Google, long thought to be nearly recession-proof, proved its strength once more amid a battered economy.
The company turned in a solid third quarter, today reporting revenues of $5.54 billion, a 31 percent increase from the same period a year ago. Net revenue — that is, revenue after about $1.5 billion in payouts to publishing partners — totaled $4.04 billion. Excluding special items, the search king also posted earnings of $4.92 per share on net income of $1.56 billion.
Analysts polled by Thompson Reuters were looking for earnings of $4.79 on net revenue of $4.05 billion.
The company also posted healthy free cash flow of $1.7 billion.
“We had a good third quarter with strong traffic and revenue growth across all of our major geographies thanks to the underlying strength of our core search and ads business,” CEO Eric Schmidt said in a statement. “While we are realistic about the poor state of the global economy, we will continue to manage Google for the long term, driving improvements to search and ads, while also investing in future growth areas such as enterprise, mobile and display.”

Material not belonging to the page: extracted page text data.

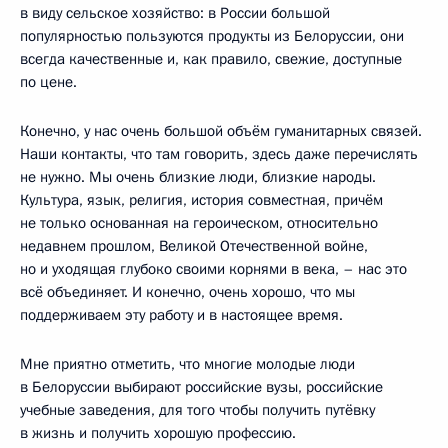
в виду сельское хозяйство: в России большой
популярностью пользуются продукты из Белоруссии, они
всегда качественные и, как правило, свежие, доступные
по цене.
Конечно, у нас очень большой объём гуманитарных связей.
Наши контакты, что там говорить, здесь даже перечислять
не нужно. Мы очень близкие люди, близкие народы.
Культура, язык, религия, история совместная, причём
не только основанная на героическом, относительно
недавнем прошлом, Великой Отечественной войне,
но и уходящая глубоко своими корнями в века, – нас это
всё объединяет. И конечно, очень хорошо, что мы
поддерживаем эту работу и в настоящее время.
Мне приятно отметить, что многие молодые люди
в Белоруссии выбирают российские вузы, российские
учебные заведения, для того чтобы получить путёвку
в жизнь и получить хорошую профессию.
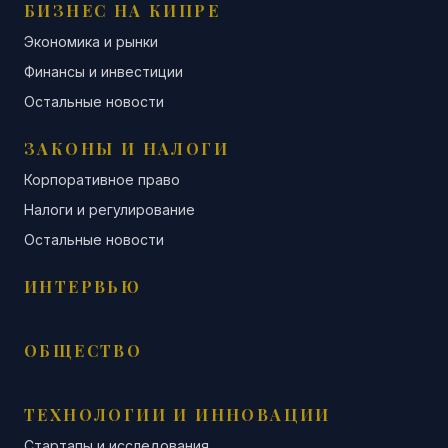
БИЗНЕС НА КИПРЕ
Экономика и рынки
Финансы и инвестиции
Остальные новости
ЗАКОНЫ И НАЛОГИ
Корпоративное право
Налоги и регулирование
Остальные новости
ИНТЕРВЬЮ
ОБЩЕСТВО
ТЕХНОЛОГИИ И ИННОВАЦИИ
Стартапы и исследования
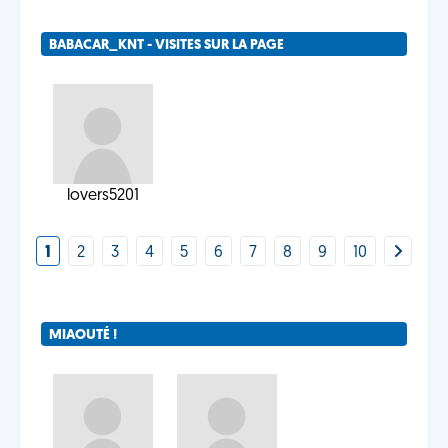
BABACAR_KNT - VISITES SUR LA PAGE
lovers5201
1
2
3
4
5
6
7
8
9
10
MIAOUTÉ !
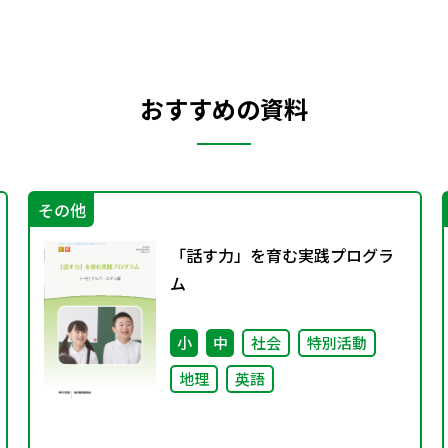
おすすめの資料
その他
「話す力」を育む実践プログラ
ム
小
中
社会
特別活動
地理
英語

Google’s (NASDAQ: GOOG) resilience has been due in large measure to its position atop the search-advertising market. Analysts have noted that at a time when marketers are slashing their advertising budgets, they tend to shift more of their money toward search ads, which offer greater accountability than display ads and other formats. Unlike display ads, which are sold on a cost-per-thousand impressions (CPM) rate, advertisers only pay for a search ads when a user clicks on it, so the cost is tied to a measurable action.
Fifty-one percent of the company’s revenue came from outside the United States. Google said that a fluctuating exchange rate cost the company $59 million in revenue.
Google’s shares ended the day up 4 percent to $353.02 and continues to rise in after-hours trading.
The company does not provide forward-looking guidance.
The third quarter saw the company dive headlong into the mobile arena with the unveiling of T-Mobile’s G1 smartphone, the first device built on Google’s open source Android platform.
On the regulatory front, a good deal of Google’s energy is currently devoted to trying to assuage the concerns of antitrust officials reviewing the company’s proposed search-advertising partnership with Yahoo (NASDAQ: YHOO).
Through that arrangement, Google would supply ads for a limited amount of the queries made on Yahoo’s search engine. Opponents of the deal, most vocally Microsoft (NASDAQ: MSFT), have argued that the deal would presage Yahoo’s exit from the search market, by ceding an ever-greater portion of its search ads to its larger rival. They also charge that it will have the ultimate effect of raising prices for advertisers.
Google and Yahoo have both countered that they will remain vigorous competitors, noting that the deal is nonexclusive, and only applies to the Web properties that Yahoo owns. The companies say that the market will set the price of search ads, given that advertisers bid on keywords in an auction format.
The Department of Justice has been reviewing the deal since it was announced in June. About a dozen states’ attorneys general have joined in the review, and regulators in Canada and Europe have opened their own investigation.
Since they are not merging, the companies did not need regulatory approval, but volunteered to put the deal on hold to accommodate a review. They recently said that they would delay implementation further to give regulators more time to evaluate the antitrust implications.
Throughout the quarter, Google has made several modifications to its own ad platform, including an ongoing reduction in the number of ads it places on its search pages. The company claims that placing fewer, more relevant ads will improve the results for advertisers, while also generating more revenue for Google owing to a higher paid-click rate.
Earlier this year, Google’s share price took a hit when a report from comScore about a decline in overall paid clicks led jittery investors to begin selling the stock.
Google also continues to experiment with new ad formats for its popular video-sharing site YouTube. Executives often talk up the monetization opportunities they see in the site that accounts for nearly 40 percent of all videos watched online, but they admit that they have yet to hit on the right format.